Set problem 1
Answer these questions from the message about pg_combinebackup --incremental:
(a) Who sent the message?
(b) On what date was it sent?
(c) Which operating system does the writer think was used for development?
Set problem 2
Summarize the message about pg_combinebackup --incremental in two sentences.

Re: pg_combinebackup --incremental

From: Jakub Wartak <jakub(dot)wartak(at)enterprisedb(dot)com>
To: Robert Haas <robertmhaas(at)gmail(dot)com>
Cc: "pgsql-hackers(at)postgresql(dot)org" <pgsql-hackers(at)postgresql(dot)org>
Subject: Re: pg_combinebackup --incremental
Date: 2024-11-13 13:56:59
Message-ID: CAKZiRmyarJqnw126a9v0A8ZEYs3JQ=1tMLKRVffJEHb8CoeCBw@mail.gmail.com
Views: Raw Message | Whole Thread | Download mbox | Resend email
Thread:
Lists: pgsql-hackers

On Mon, Nov 4, 2024 at 6:53 PM Robert Haas <robertmhaas(at)gmail(dot)com> wrote:

Hi Robert,

[..]

1. Well, I have also the same bug as Bertrand which seems to be because
MacOS was used development rather than Linux (and thus MacOS doesnt have
copy_file_range(2)/HAVE_COPY_FILE_RANGE) --> I've simply fallen back to
undefHAVE_COPY_FILE_RANGE in my case, but patch needs to be fixed. I
haven't run any longer or more data-intensive tests as the
copy_file_range() seems to be missing and from my point of view that thing
is crucial.

Dataset excerpt
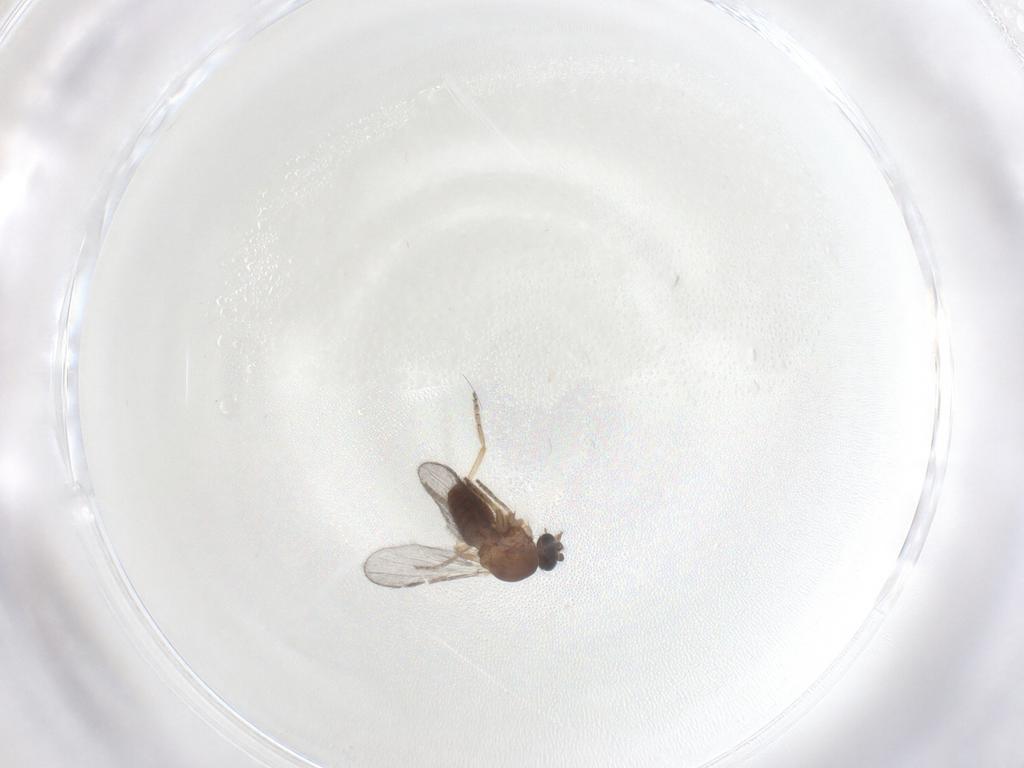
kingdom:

Right answer 1
(a) Jakub Wartak
(b) 2024-11-13
(c) MacOS, rather than Linux

Right answer 2
Replying to Robert Haas, Jakub Wartak reports hitting the same bug as Bertrand, which seems to come from developing on MacOS, since MacOS lacks copy_file_range(2). He worked around it by undefining HAVE_COPY_FILE_RANGE but says the patch needs to be fixed, and he has not run longer or more data-intensive tests because he considers copy_file_range() crucial.